Each of the records that follow needs an exact reproduction.

─── Records for the task ───

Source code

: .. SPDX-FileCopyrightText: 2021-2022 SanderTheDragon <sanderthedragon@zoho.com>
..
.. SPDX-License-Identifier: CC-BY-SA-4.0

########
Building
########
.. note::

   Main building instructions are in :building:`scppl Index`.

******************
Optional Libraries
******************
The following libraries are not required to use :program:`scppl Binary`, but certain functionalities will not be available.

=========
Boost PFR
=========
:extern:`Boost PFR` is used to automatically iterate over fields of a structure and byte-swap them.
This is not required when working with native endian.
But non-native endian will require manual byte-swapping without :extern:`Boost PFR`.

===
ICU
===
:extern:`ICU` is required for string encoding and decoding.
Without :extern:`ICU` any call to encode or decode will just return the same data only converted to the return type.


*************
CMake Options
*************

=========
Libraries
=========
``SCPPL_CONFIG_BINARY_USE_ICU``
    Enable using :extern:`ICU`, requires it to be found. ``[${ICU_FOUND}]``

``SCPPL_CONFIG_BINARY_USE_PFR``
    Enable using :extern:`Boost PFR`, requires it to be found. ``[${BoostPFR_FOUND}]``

───

- Answer section:
Source code

: .. SPDX-FileCopyrightText: 2021-2022 SanderTheDragon <sanderthedragon@zoho.com>
..
.. SPDX-License-Identifier: CC-BY-SA-4.0

########
Building
########
.. note::

   Main building instructions are in :building:`scppl Index`.

******************
Optional Libraries
******************
The following libraries are not required to use :program:`scppl Binary`, but certain functionalities will not be available.

=========
Boost PFR
=========
:extern:`Boost PFR` is used to automatically iterate over fields of a structure and byte-swap them.
This is not required when working with native endian.
But non-native endian will require manual byte-swapping without :extern:`Boost PFR`.

===
ICU
===
:extern:`ICU` is required for string encoding and decoding.
Without :extern:`ICU` any call to encode or decode will just return the same data only converted to the return type.


*************
CMake Options
*************

=========
Libraries
=========
``SCPPL_CONFIG_BINARY_USE_ICU``
    Enable using :extern:`ICU`, requires it to be found. ``[${ICU_FOUND}]``

``SCPPL_CONFIG_BINARY_USE_PFR``
    Enable using :extern:`Boost PFR`, requires it to be found. ``[${BoostPFR_FOUND}]``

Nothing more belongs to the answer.